### TASK SET
(1) In the text on Sentence-BERT and Bi-LSTM, which two networks was Sentence-BERT constructed on?
(2) List every section heading in the text on Sentence-BERT and Bi-LSTM that begins with a section number.
(3) Carry on the text on Sentence-BERT and Bi-LSTM from its last line.

===== TEXT =====

3.3. Sentence-BERT Model

The Sentence-BERT model [3] is a derivative of the pre-training model BERT that sheds the decoder of the Transformer model so that the construction of BERT is the encoder part of the Transformer. BERT has proved to be effective in a variety of NLP tasks, and with pre-training and fine-tuning, it can obtain better results. Sentence-BERT comes from a similar background. It was constructed based on the Siamese Network and Triplet Network [32]; it performs better in clustering and semantic-based retrieval tasks and can quickly and efficiently realize sentence semantic similarity computation and obtain sentence vector representations, etc. In this paper, the pre-training Sentence-BERT uses the log data for training and fine-tuning so that it can obtain better vector representations.

3.4. Bi-LSTM Neural Network Model

Long Short-Term Memory (LSTM) [33] is a common recurrent neural network model that has a much longer memory. It solves the gradient vanishing and long-distance dependence problems that recurrent neural networks are prone to. It has been proved in recent years that LSTM shows good performance in several natural language processing tasks. The Bi-LSTM model [5] is used in the research methodology of this paper, which employs a bidirectional LSTM model. It is a combination of forward LSTM as well as reverse LSTM, where the hidden output of the current layer is obtained by splicing the processed results of the forward inputs with the processed outputs of the reverse inputs. Bi-LSTM captures backward and forwards temporal correlation and can maximize the use of historical and future information through bi-directional propagation to achieve better performance.

4. Definitions of LogADSBERT

Assuming that the system log set is L = {l₁, l₂, …, l_n}. After parsing the log set L using LogParser, we obtain a set of the log events T = {t₁, t₂, …, t_m} and a set of the log triples P = {p₁, p₂, …, p_n}.

Definition 1 (Log Event (LE)). 

A log event is a structured text information obtained by removing the variable parameter from the system logs l_i using the log parser, which is denoted as t_i ∈ T.

Definition 2 (Log Triple (LT)).

===== DATA LINES =====

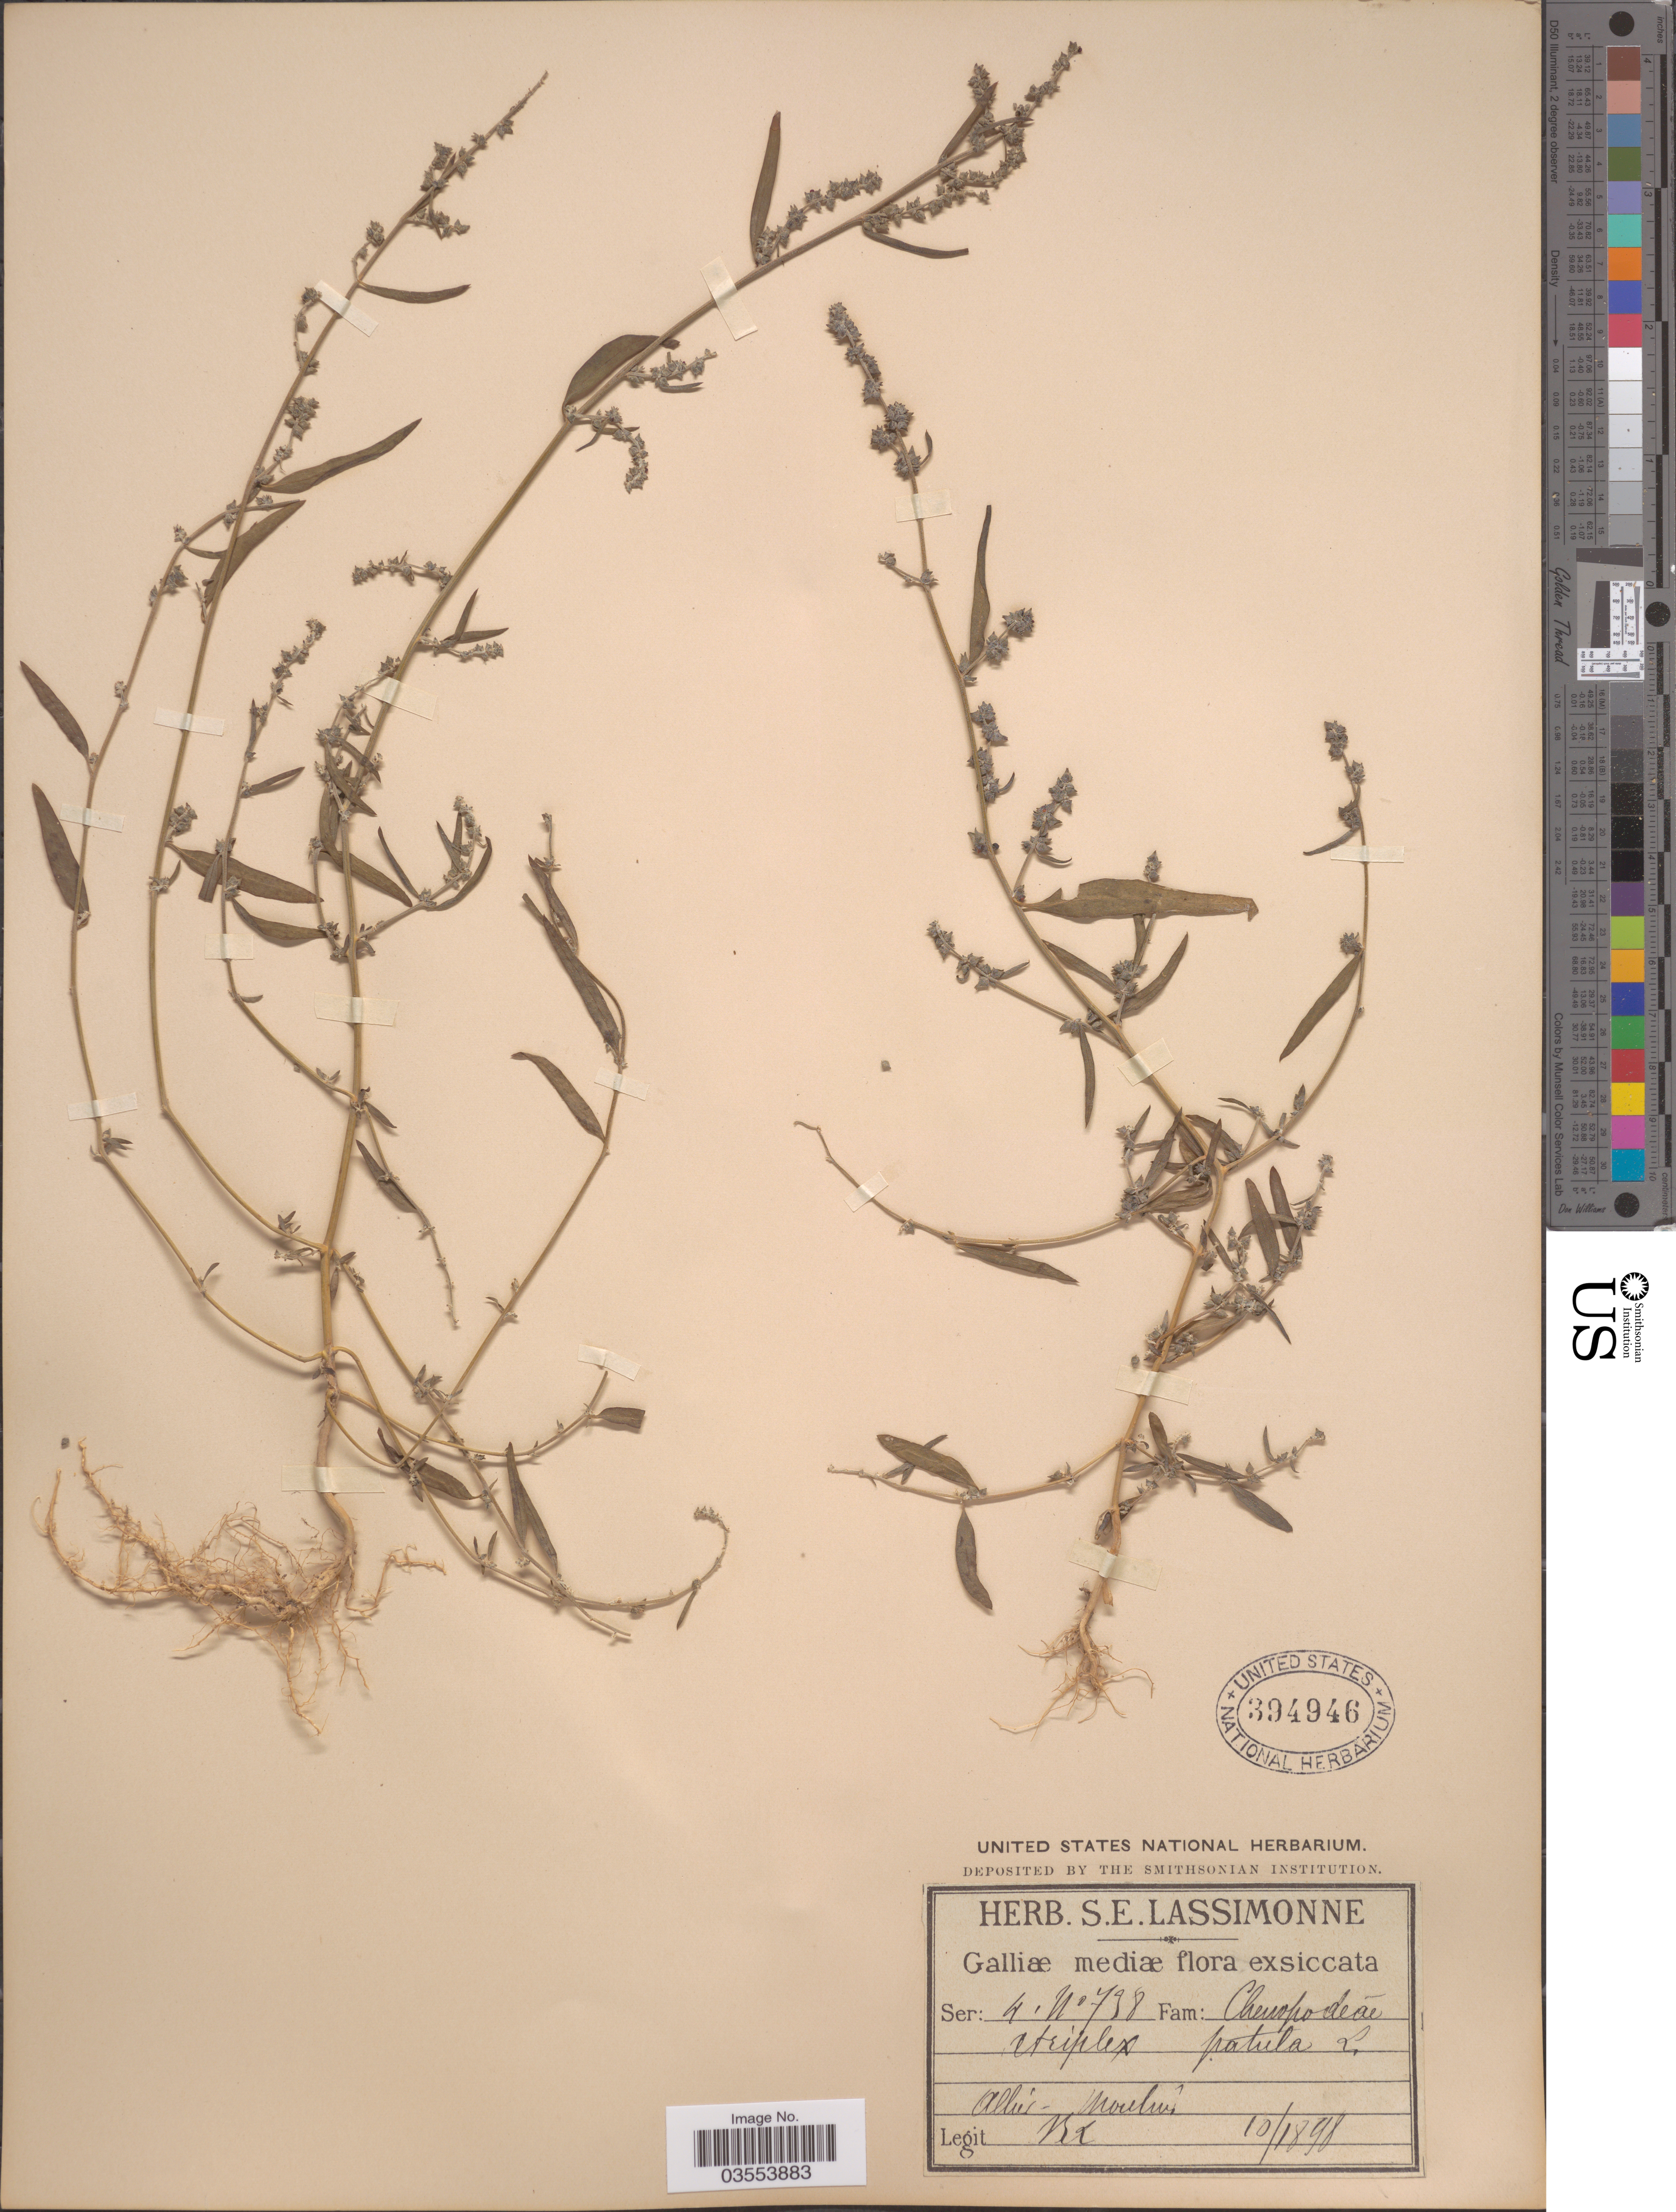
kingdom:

=====

### RESULTS FOR THE EXERCISE
(1) The Siamese Network and the Triplet Network.

(2)
3.3. Sentence-BERT Model
3.4. Bi-LSTM Neural Network Model
4. Definitions of LogADSBERT

(3)
A log triple is a structured log information obtained by parsing the system logs through the log parser, which is denoted as p_i = (id, t, ts), where id is the process ID, t is the log event, and ts is the timestamp of the log generation.

Definition 3 (Log Event Semantic Vector (LE-SV)). 

Taking the log events of T as the input of the T-SBERT model, the output is the log event semantic vector set V = {v₁, v₂, …, v_m}.

Definition 4 (Log Event Semantic Dictionary (LE-SD)). 

The log event semantic dictionary is denoted as D, and D is initialized as the mapping set $t_i\to v_j$, that is D = {$t_i\to v_j|t_i\in T,v_j\in V$}. When a new type of log appears, the log event semantic vector of the new log is obtained by the log event semantic matching algorithm based on the T-SBERT model, and the new mapping $t_i\to v_j$ is added to the log event semantic dictionary.

Definition 5 (Log Event Semantic Vector Sliding Window (LE-SV-SW)). 

Assuming that h is the size of a sliding window, T_i = {e₁, e₂, …, e_q} is the sequence of the log event, and T_i⊆T is the sequence of the log event, the semantic matching algorithm of the log event based on the T-SBERT model converts the log event sequence T_i into the log event semantic vector sequence S_i = <$v_{e_1}, v_{e_2}, \dots , v_{e_q}$ >. Given $v_{e_{j+1}}$∈ S_i, the corresponding sliding window is denoted as W(S_i, $v_{e_j}$) which is generated according to the following rules.

• If (h ≤ j < q), then W(S_i, $v_{e_j}$) = <$v_{e_{j-h+1}}, v_{e_{j-h+2}}, \dots , v_{e_j}$>;
• Else, W(S_i, $v_{e_j}$) = $\varnothing$.

In addition, for the log event semantic vector sequence S_i that meets the first requirements, the window set of S_i is $W_{s_i}$ = {W(S_i, $v_{e_j}\left)\right|v_{e_j}$ ∈ S_i∧j ∈ [h,q)}, and the number of items in $W_{s_i}$ is q-h. The corresponding log event semantic vector set is $V_{e_{j+1}}$ = {$v_{e_{j+1}}|v_{e_{j+1}}$ ∈ S_i∧j ∈ [h,q)}.

Definition 6 (Log Sequence Anomaly Detection (LSAD)). 

Assuming that the log event sequence is T_i = {e₁, e₂, …, e_q}, the log event semantic vector window set is $W_{s_i}$= {W(S_i, $v_{e_j}$)|$v_{e_j}\in S_i$ ∧ j ∈  [h, q)}, and the corresponding set of log event semantic vector $v_{e_{j+1}}$ is $V_{e_{j+1}}$ = {$v_{e_{j+1}}$|$v_{e_{j+1}}$ ∈ S_i ∧ j ∈ [h,q)}, the result vector set predicted by the Bi-LSTM-ADM with inputting $W_{s_i}$ is $R_{e_{j+1}}$= {$r_{e_{j+1}}$|j ∈ [h,q)}. Given the threshold ξ, the log sequence anomaly detection is performed as follows.

• For each $v_{e_{j+1}}$ ∈ $V_{e_{j+1}}$ and ∀ $r_{e_{j+1}}$ ∈ $R_{e_{j+1}}$, if the similarity between $v_{e_{j+1}}$ and $r_{e_{j+1}}$ is greater than the threshold ξ, it can be determined that the log event sequence T_i is normal;
• Otherwise, the log event sequence T_i is abnormal.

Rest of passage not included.